(SUPPLIED PASSAGE):
○ ○ ○ ○
Re: [PATCH v2 4/4] mm/hugetl.c: warn out if expected count of huge pages adjustment is not achieved

From: Michal Hocko
Date: Tue Aug 11 2020 - 03:24:17 EST

Next message: Namhyung Kim: "Re: [PATCH v2 1/3] perf bench numa: use numa_node_to_cpus() to bind tasks to nodes"
Previous message: Uwe Kleine-König: "[PATCH] driver core: Let dev_err_probe() use the symbolic error code"
In reply to: Mike Kravetz: "Re: [PATCH v2 4/4] mm/hugetl.c: warn out if expected count of huge pages adjustment is not achieved"
Next in thread: Mike Kravetz: "Re: [PATCH v2 4/4] mm/hugetl.c: warn out if expected count of huge pages adjustment is not achieved"
Messages sorted by: [ date ] [ thread ] [ subject ] [ author ]

On Mon 10-08-20 20:35:25, Mike Kravetz wrote:
> Cc: Michal
>
> On 8/10/20 7:11 PM, Baoquan He wrote:
> > Hi Mike,
> >
> > On 07/23/20 at 11:21am, Mike Kravetz wrote:
> >> On 7/23/20 2:11 AM, Baoquan He wrote:
> > ...
> >>>> But is kernel expected to warn for all such situations where the user
> >>>> requested resources could not be allocated completely ? Otherwise, it
> >>>> does not make sense to add an warning for just one such situation.
> >>>
> >>> It's not for just one such situation, we have already had one to warn
> >>> out in mm/hugetlb.c, please check hugetlb_hstate_alloc_pages().
○ ○ ○ ○
(YOUR TASKS):
1. Translate this sentence from the hugetlb patch thread into Spanish: "But is kernel expected to warn for all such situations where the user requested resources could not be allocated completely ?"
2. In the hugetlb patch thread, which function is pointed to as already having a warning in mm/hugetlb.c?

(GIVEN ENTRIES):
○ ○ ○ ○
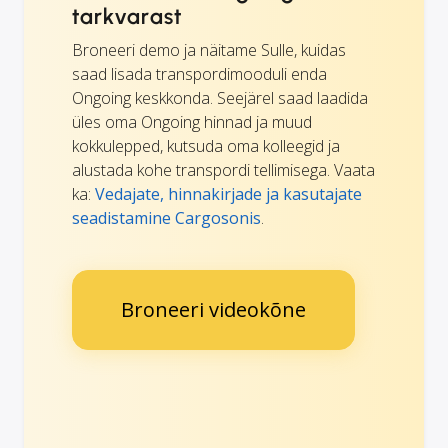
tarkvarast
Broneeri demo ja näitame Sulle, kuidas
saad lisada transpordimooduli enda
Ongoing keskkonda. Seejärel saad laadida
üles oma Ongoing hinnad ja muud
kokkulepped, kutsuda oma kolleegid ja
alustada kohe transpordi tellimisega. Vaata
ka:
Vedajate, hinnakirjade ja kasutajate
seadistamine Cargosonis
.
Broneeri videokõne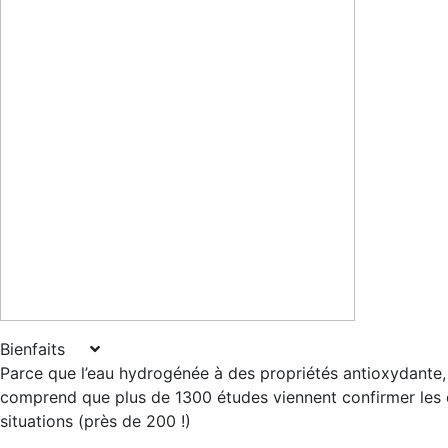
Bienfaits
Parce que l’eau hydrogénée à des propriétés antioxydante, a
comprend que plus de 1300 études viennent confirmer les e
situations (près de 200 !)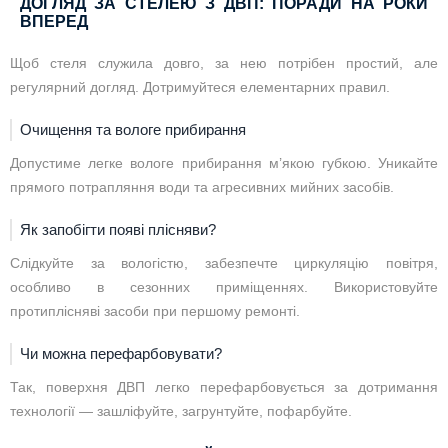
ДОГЛЯД ЗА СТЕЛЕЮ З ДВП: ПОРАДИ НА РОКИ
ВПЕРЕД
Щоб стеля служила довго, за нею потрібен простий, але
регулярний догляд. Дотримуйтеся елементарних правил.
Очищення та вологе прибирання
Допустиме легке вологе прибирання м’якою губкою. Уникайте
прямого потрапляння води та агресивних мийних засобів.
Як запобігти появі плісняви?
Слідкуйте за вологістю, забезпечте циркуляцію повітря,
особливо в сезонних приміщеннях. Використовуйте
протиплісняві засоби при першому ремонті.
Чи можна перефарбовувати?
Так, поверхня ДВП легко перефарбовується за дотримання
технології — зашліфуйте, загрунтуйте, пофарбуйте.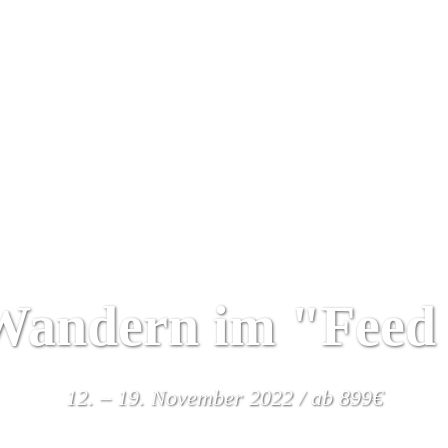
Yoga Urlaub
Kalender
Wir
Algarve
Wandern im "Feed 
12. – 19. November 2022 / ab 899€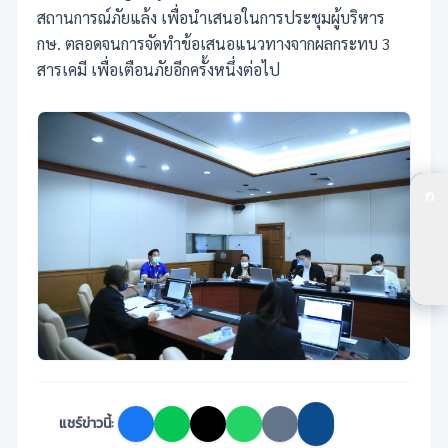
สถานการณ์ภัยแล้ง เพื่อนำเสนอในการประชุมผู้บริหาร
กษ. ตลอดจนการจัดทำข้อเสนอแนวทางจากผลกระทบ 3
สารเคมี เพื่อเตือนภัยอีกครั้งหนึ่งต่อไป
ก
ปร
ปร
ตัว
แชร์ข่าวนี้: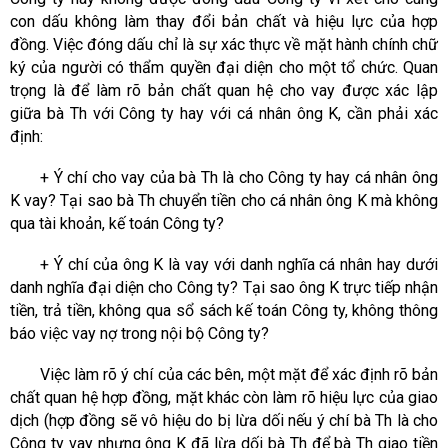
con dấu không làm thay đổi bản chất và hiệu lực của hợp
đồng. Việc đóng dấu chỉ là sự xác thực về mặt hành chính chữ
ký của người có thẩm quyền đại diện cho một tổ chức. Quan
trọng là để làm rõ bản chất quan hệ cho vay được xác lập
giữa bà Th với Công ty hay với cá nhân ông K, cần phải xác
định:
+ Ý chí cho vay của bà Th là cho Công ty hay cá nhân ông
K vay? Tại sao bà Th chuyển tiền cho cá nhân ông K mà không
qua tài khoản, kế toán Công ty?
+ Ý chí của ông K là vay với danh nghĩa cá nhân hay dưới
danh nghĩa đại diện cho Công ty? Tại sao ông K trực tiếp nhận
tiền, trả tiền, không qua sổ sách kế toán Công ty, không thông
báo việc vay nợ trong nội bộ Công ty?
Việc làm rõ ý chí của các bên, một mặt để xác định rõ bản
chất quan hệ hợp đồng, mặt khác còn làm rõ hiệu lực của giao
dịch (hợp đồng sẽ vô hiệu do bị lừa dối nếu ý chí bà Th là cho
Công ty vay nhưng ông K đã lừa dối bà Th để bà Th giao tiền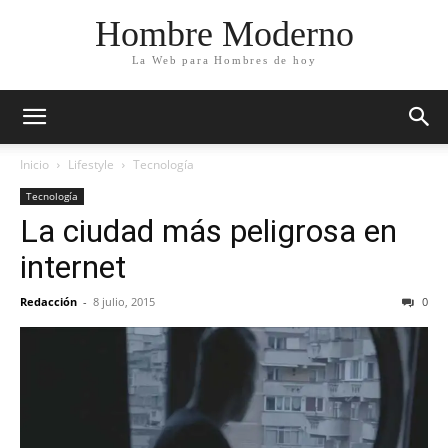
Hombre Moderno
La Web para Hombres de hoy
Inicio
Lifestyle
Tecnología
Tecnología
La ciudad más peligrosa en
internet
Redacción
-
8 julio, 2015
0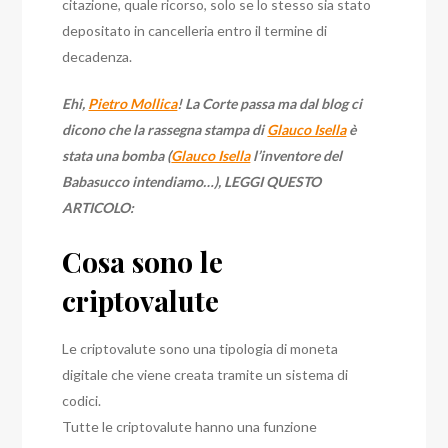
citazione, quale ricorso, solo se lo stesso sia stato
depositato in cancelleria entro il termine di
decadenza.
Ehi,
Pietro Mollica
! La Corte passa ma dal blog ci
dicono che la rassegna stampa di
Glauco Isella
è
stata una bomba (
Glauco Isella
l’inventore del
Babasucco intendiamo…), LEGGI QUESTO
ARTICOLO:
Cosa sono le
criptovalute
Le criptovalute sono una tipologia di moneta
digitale che viene creata tramite un sistema di
codici.
Tutte le criptovalute hanno una funzione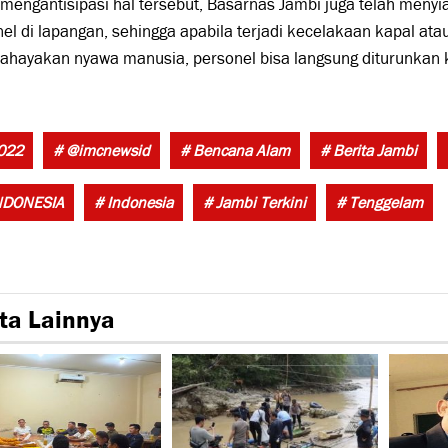
mengantisipasi hal tersebut, Basarnas Jambi juga telah menyi
el di lapangan, sehingga apabila terjadi kecelakaan kapal ata
hayakan nyawa manusia, personel bisa langsung diturunkan k
022
# @imcnewsid
# Bencana Alam
# Berita Jambi
NDONESIA
# Indonesia
# Jambi Terkini
# Tenggelam
ta Lainnya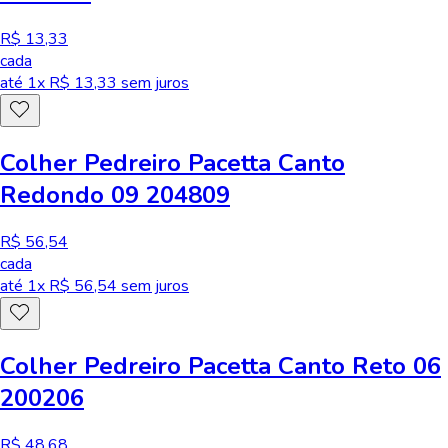
R$ 13,33
cada
até
1
x R$
13,33
sem juros
Colher Pedreiro Pacetta Canto
Redondo 09 204809
R$ 56,54
cada
até
1
x R$
56,54
sem juros
Colher Pedreiro Pacetta Canto Reto 06
200206
R$ 48,68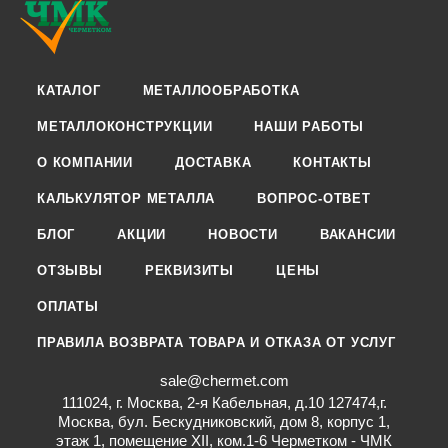
КАТАЛОГ
МЕТАЛЛООБРАБОТКА
МЕТАЛЛОКОНСТРУКЦИИ
НАШИ РАБОТЫ
О КОМПАНИИ
ДОСТАВКА
КОНТАКТЫ
КАЛЬКУЛЯТОР МЕТАЛЛА
ВОПРОС-ОТВЕТ
БЛОГ
АКЦИИ
НОВОСТИ
ВАКАНСИИ
ОТЗЫВЫ
РЕКВИЗИТЫ
ЦЕНЫ
ОПЛАТЫ
ПРАВИЛА ВОЗВРАТА ТОВАРА И ОТКАЗА ОТ УСЛУГ
sale@chermet.com
111024, г. Москва, 2-я Кабельная, д.10 127474,г.
Москва, бул. Бескудниковский, дом 8, корпус 1,
этаж 1, помещение XII, ком.1-6 Черметком - ЧМК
○ ○ ○ ○
(SOLUTIONS FOR EACH TASK):
1. ¿Pero se espera que el kernel emita una advertencia en todas las situaciones en las que los recursos solicitados por el usuario no pudieron asignarse por completo?

2. hugetlb_hstate_alloc_pages()